Automatic Prisma integration

The @stl-api/prisma plugin will automatically generate the necessary include for prisma queries via ctx.prisma or prismaModelLoader() when you have declared a .prismaModel(...) on the response schema.

For other use cases, you will need to write code in your handler to add fields to the response that requested to be selected.

Implementing selection with circular associations

When the associations are circular, it becomes necessary to declare types for the schemas due to TypeScript limitations. Stainless provides a z.CircularModel helper type to make this more manageable.

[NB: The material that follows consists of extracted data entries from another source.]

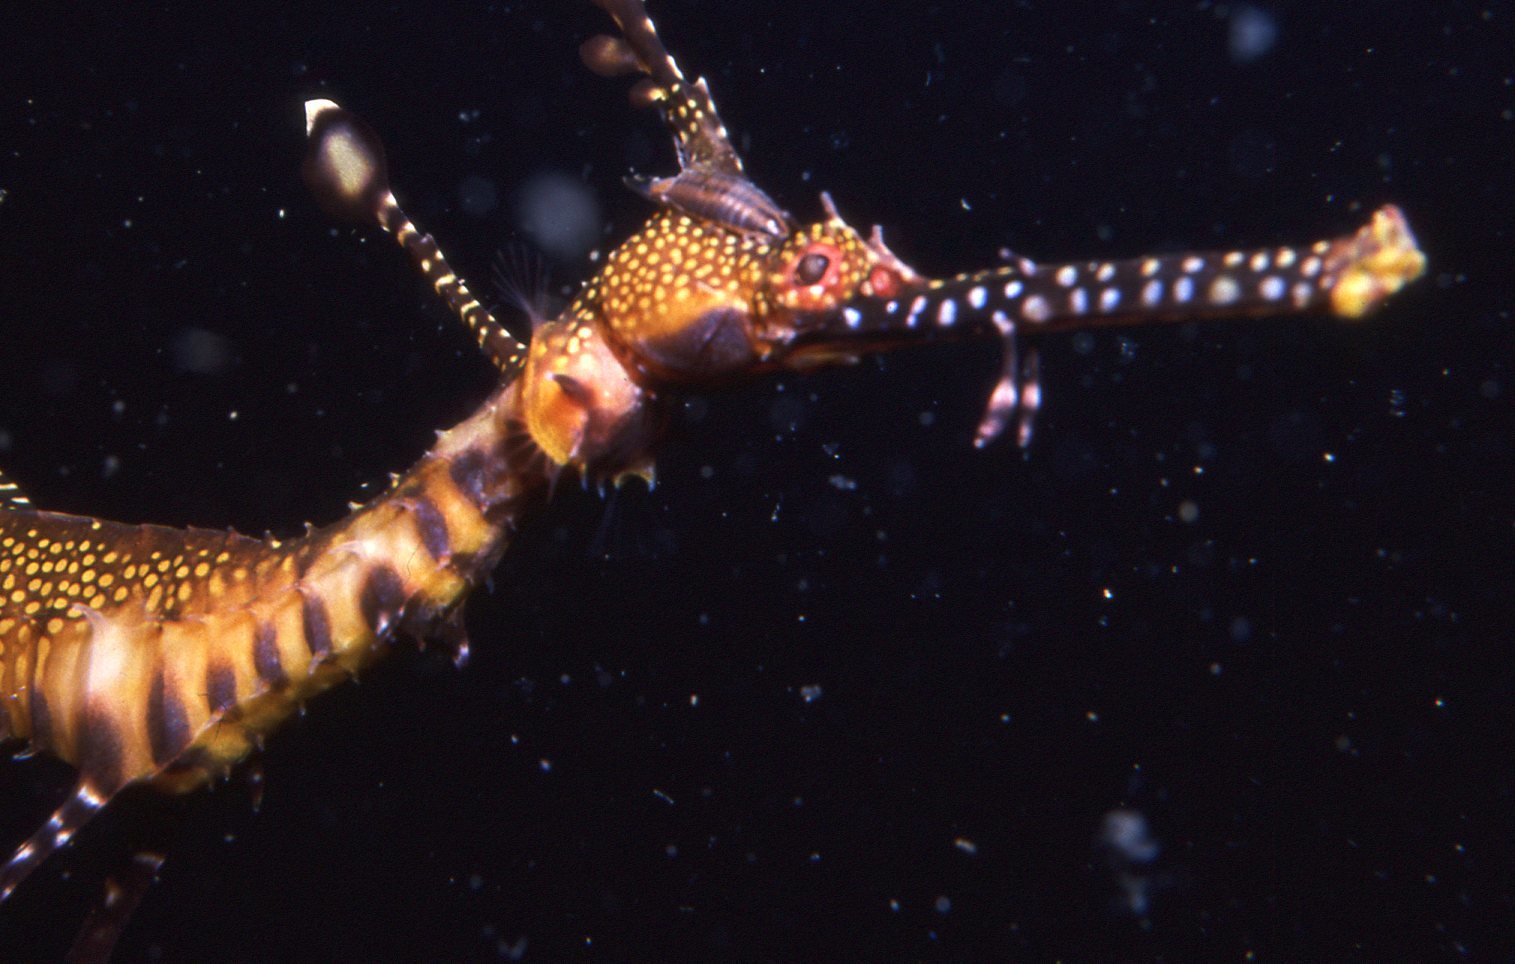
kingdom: Animalia
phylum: Chordata
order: Syngnathiformes
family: Syngnathidae
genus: Phyllopteryx
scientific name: Phyllopteryx taeniolatus
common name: Common seadragon
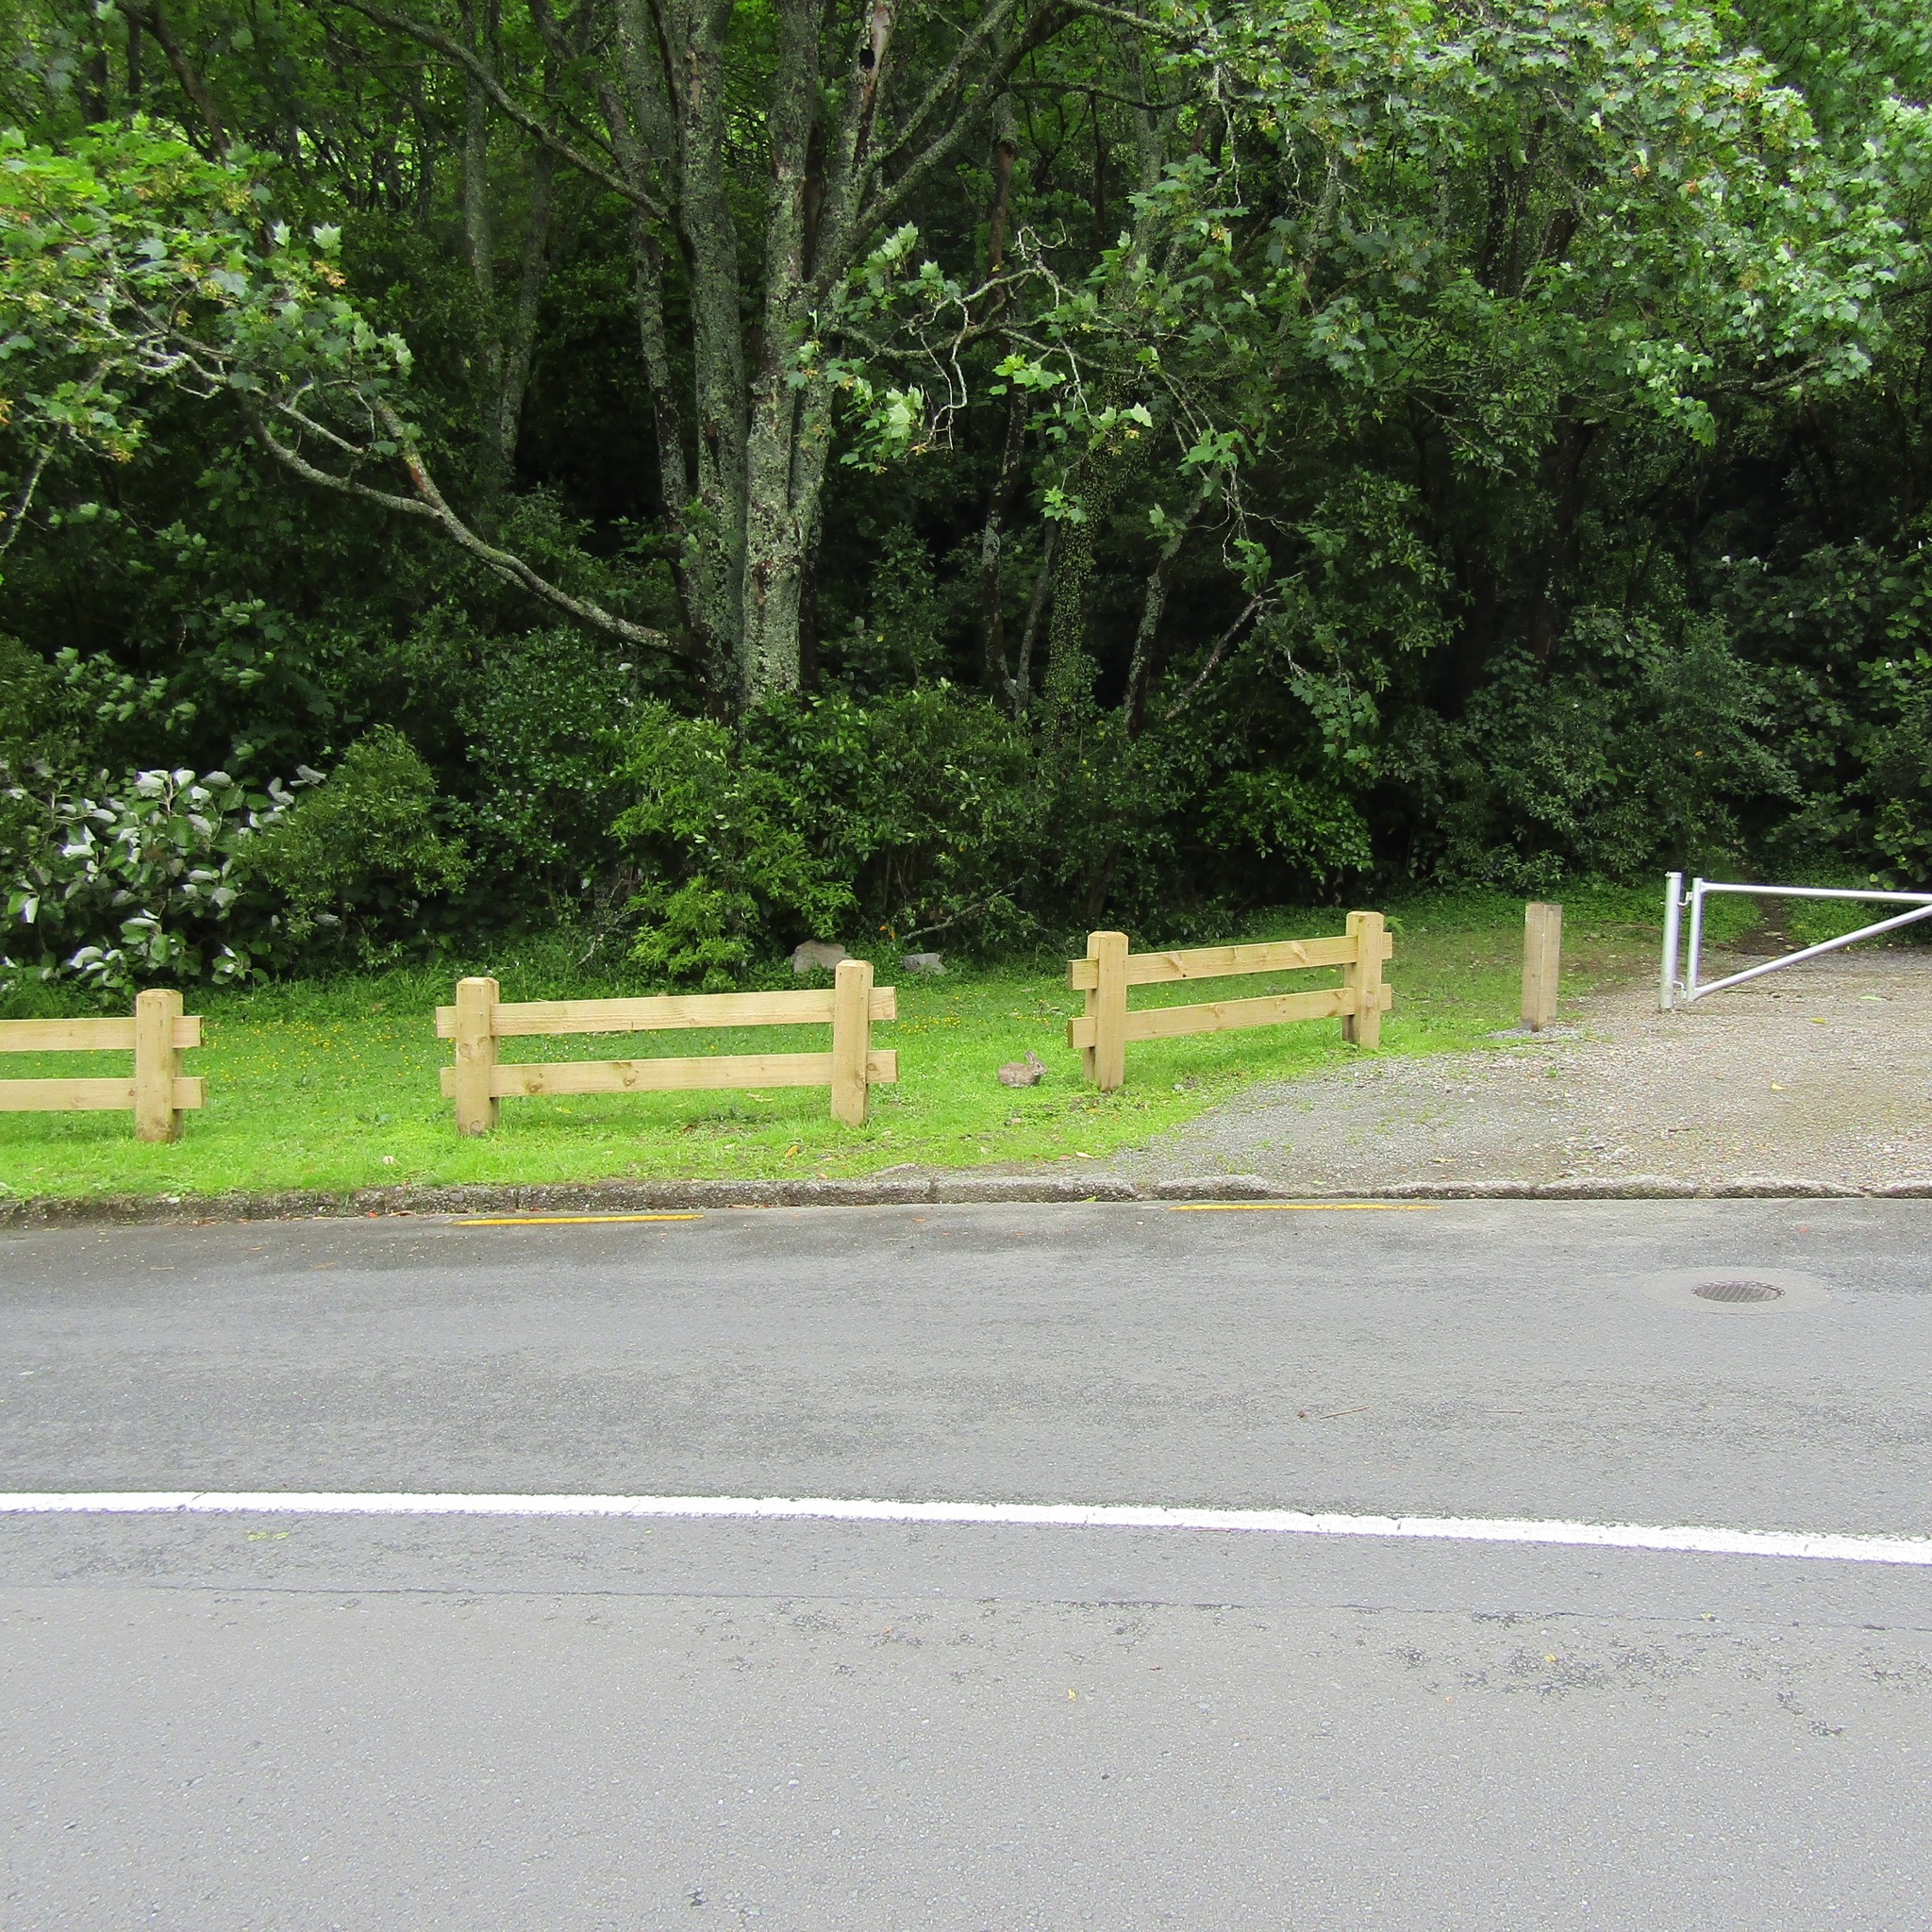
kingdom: Animalia
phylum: Chordata
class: Mammalia
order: Lagomorpha
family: Leporidae
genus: Oryctolagus
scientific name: Oryctolagus cuniculus
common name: European rabbit
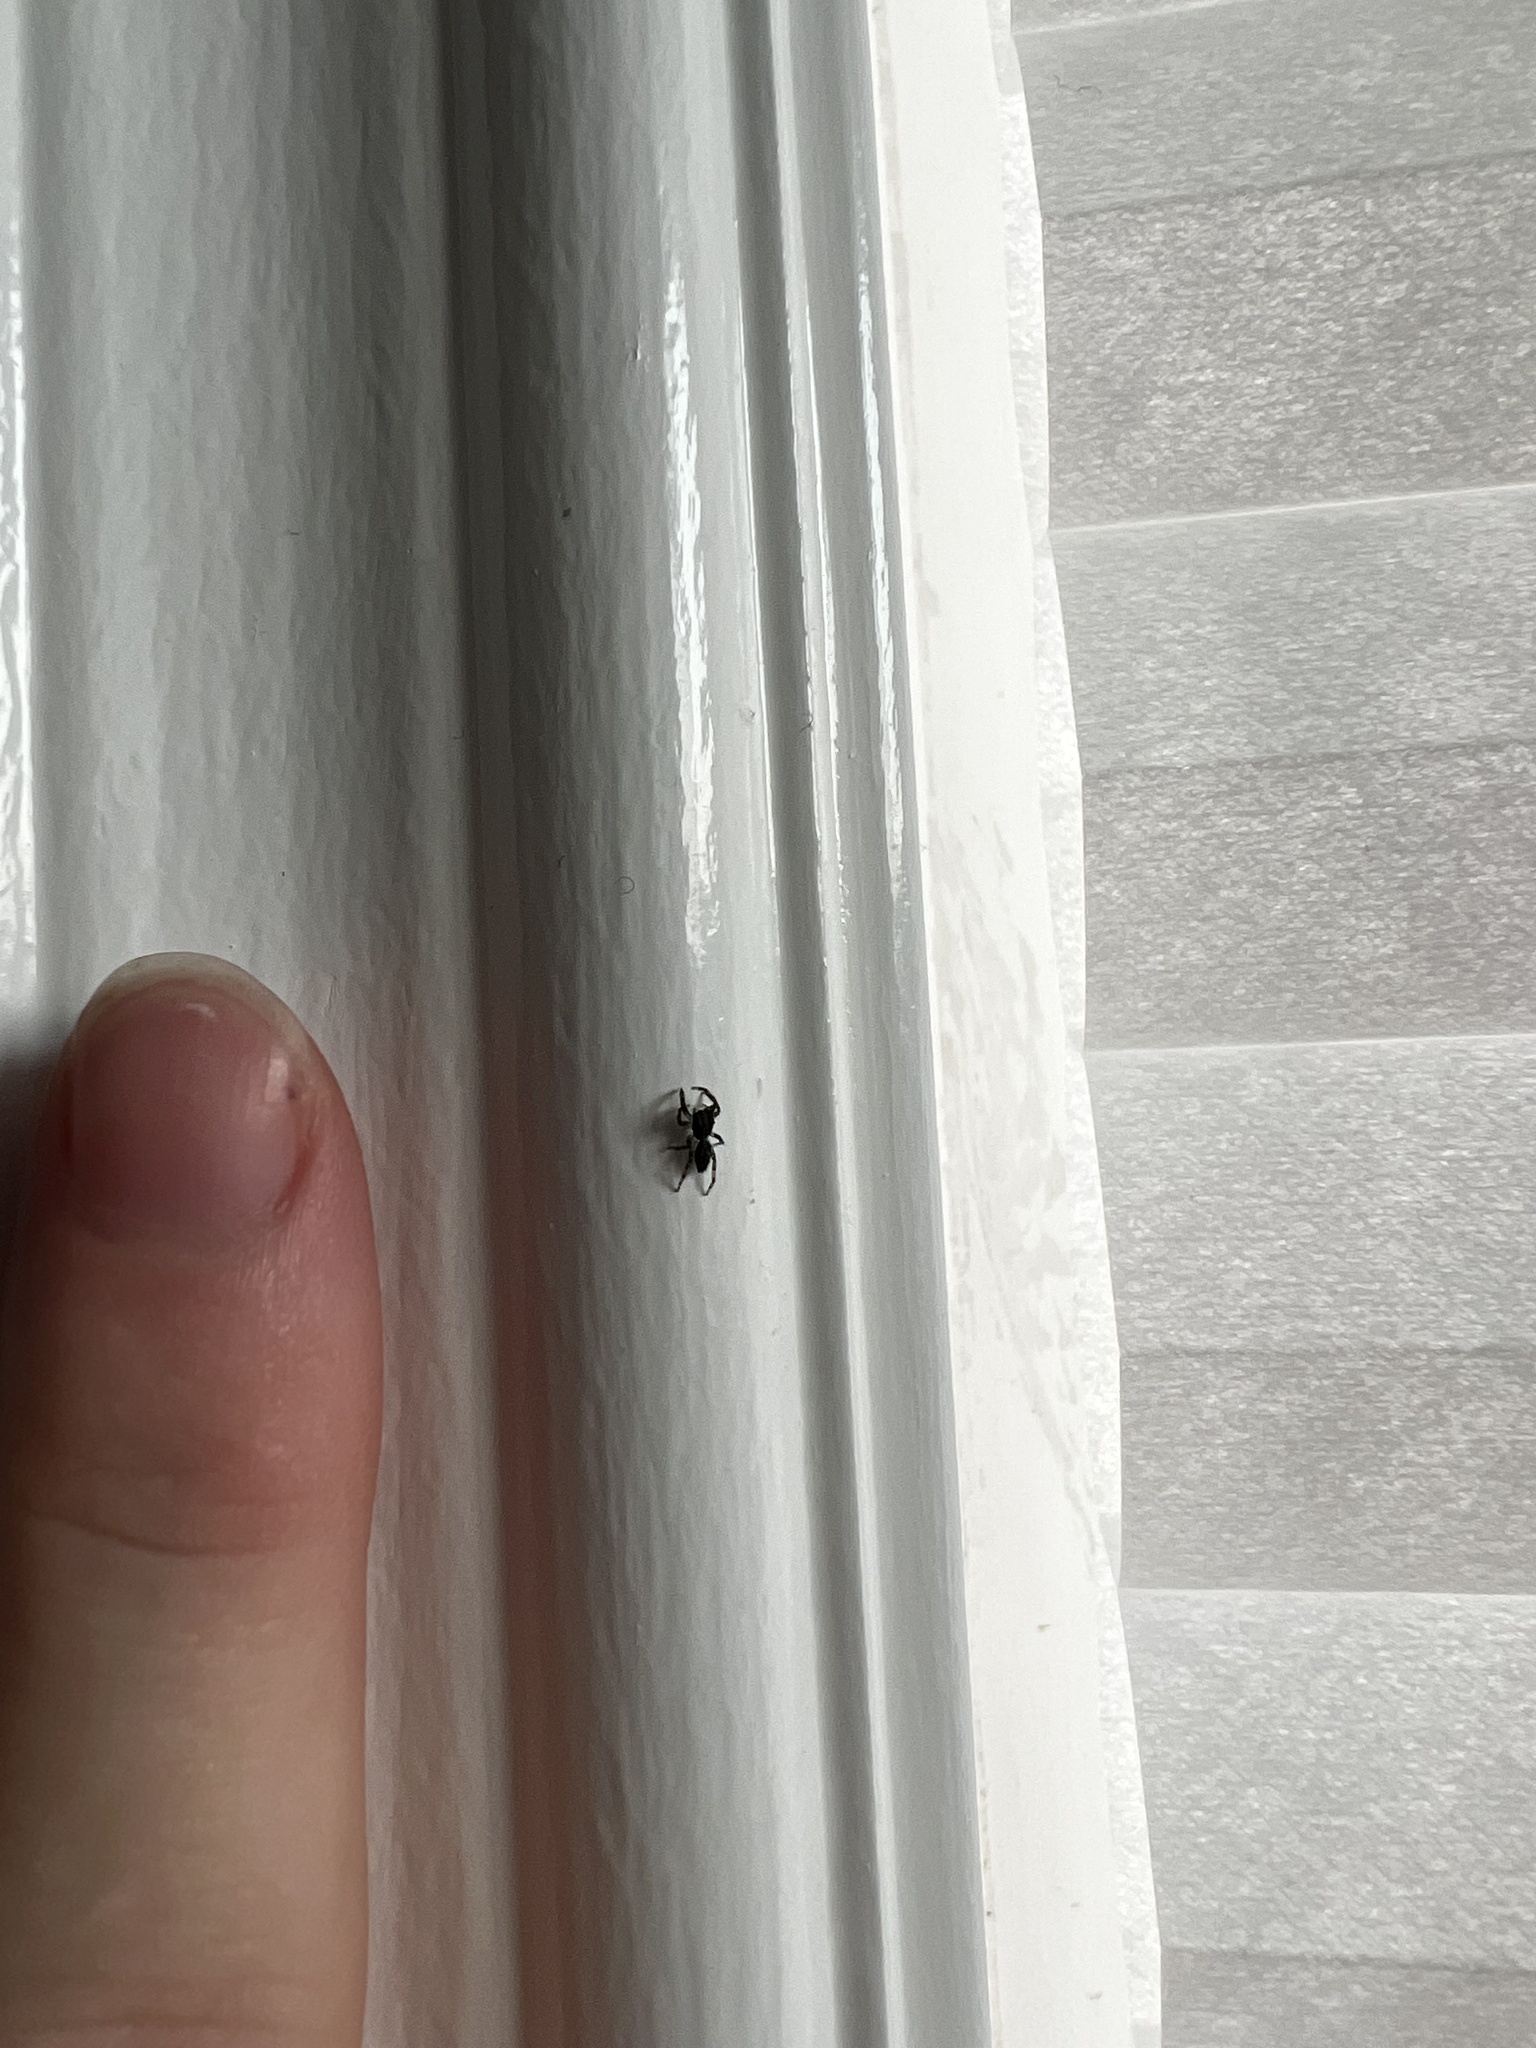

For example suppose the User also has an selectable list of Posts (in a real-world API you would want to use a paginated list endpoint to fetch Posts, but for the sake of demonstration):

import { z } from "stainless";
import { stl } from "~/libs/stl";
import prisma from "~/libs/prismadb";

const UserBase = z.response({
  id: z.string().uuid(),
  name: z.string().optional(),
});

const SelectableUser: z.CircularModel<
  typeof UserBase,
  {
    posts_fields?: z.SelectableZodType<z.ZodArray<Post>>;
  }
> = UserBase.extend({
  posts_fields: z.array(z.lazy(() => Post)).selectable(),
});

// .prismaModel() must be called separately so that the z.ZodType annotation
// doesn't erase its type information
const User = SelectableUser.prismaModel(prisma.user);

const PostBase = z.response({
  id: z.string().uuid(),
  body: z.string(),
});

const SelectablePost: z.CircularModel<
  typeof PostBase,
  {
    user_fields?: z.SelectableZodType<User>;
  }
> = PostBase.extend({
  user_fields: z.lazy(() => User).selectable(),
});

// .prismaModel() must be called separately so that the z.ZodType annotation
// doesn't erase its type information
const Post = SelectablePost.prismaModel(prisma.post);

export const retrieve = stl.endpoint({
  endpoint: "GET /api/posts/{post}",
  response: Post,
  path: z.path({
    post: z.string().prismaModelLoader(prisma.post),
  }),
  query: z.query({
    select: z.selects(Post, 3).optional(),
  }),
  async handler({ post }, ctx) {
    return post;
  },
});

Now we've passed a second argument to z.selects(), which is the recursion depth limit (3 is the default). This means that the following select paths are allowed:

  • user_fields
  • user_fields.posts_fields
  • user_fields.posts_fields.user_fields
  • user_fields.posts_fields.user_fields.posts_fields

Obviously for many use cases, you would want to keep the depth limit low.

Warning The maximum recursion depth supported by z.includes is 5.